What is being asked
After locating the line with "https://employers.engineeringcareers.ca/" in the data that follows, return it and every later line exactly, up to and including the line with "the IEEE app.".

Stored data
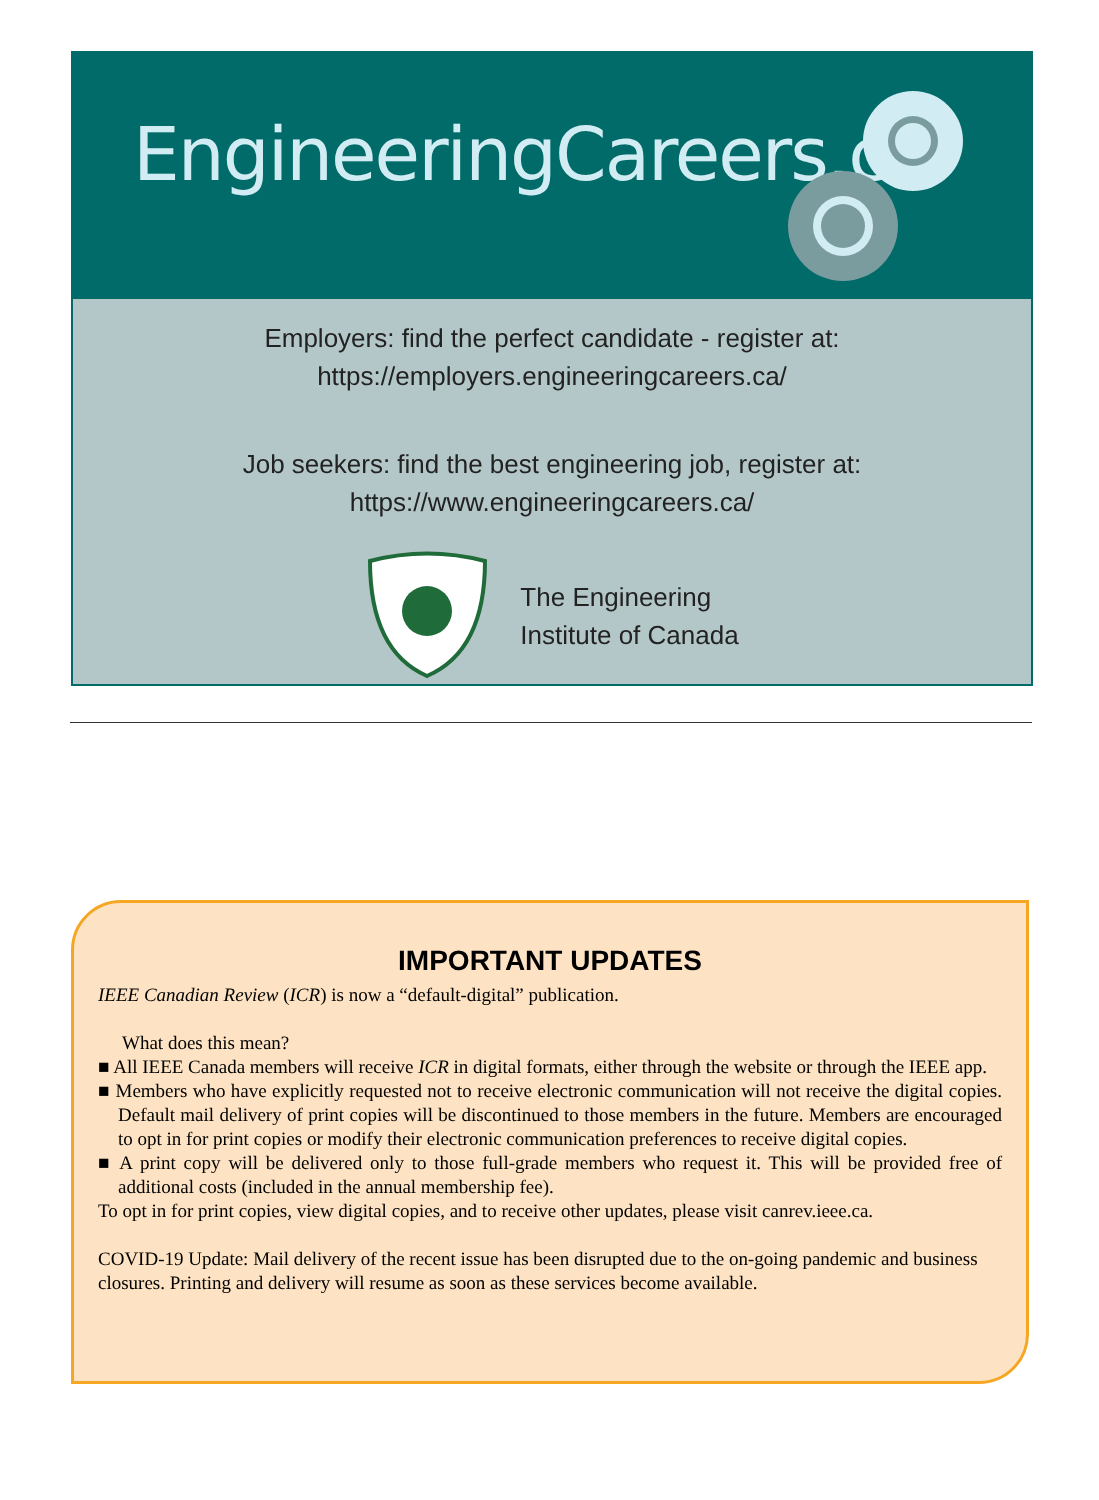EngineeringCareers.ca
Employers: find the perfect candidate - register at:
https://employers.engineeringcareers.ca/
Job seekers: find the best engineering job, register at:
https://www.engineeringcareers.ca/
The Engineering
Institute of Canada
IMPORTANT UPDATES
IEEE Canadian Review (ICR) is now a “default-digital” publication.
What does this mean?
■ All IEEE Canada members will receive ICR in digital formats, either through the website or through the IEEE app.
■ Members who have explicitly requested not to receive electronic communication will not receive the digital copies. Default mail delivery of print copies will be discontinued to those members in the future. Members are encouraged to opt in for print copies or modify their electronic communication preferences to receive digital copies.
■ A print copy will be delivered only to those full-grade members who request it. This will be provided free of additional costs (included in the annual membership fee).
To opt in for print copies, view digital copies, and to receive other updates, please visit canrev.ieee.ca.
COVID-19 Update: Mail delivery of the recent issue has been disrupted due to the on-going pandemic and business closures. Printing and delivery will resume as soon as these services become available.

Task solution
https://employers.engineeringcareers.ca/
Job seekers: find the best engineering job, register at:
https://www.engineeringcareers.ca/
The Engineering
Institute of Canada
IMPORTANT UPDATES
IEEE Canadian Review (ICR) is now a “default-digital” publication.
What does this mean?
■ All IEEE Canada members will receive ICR in digital formats, either through the website or through the IEEE app.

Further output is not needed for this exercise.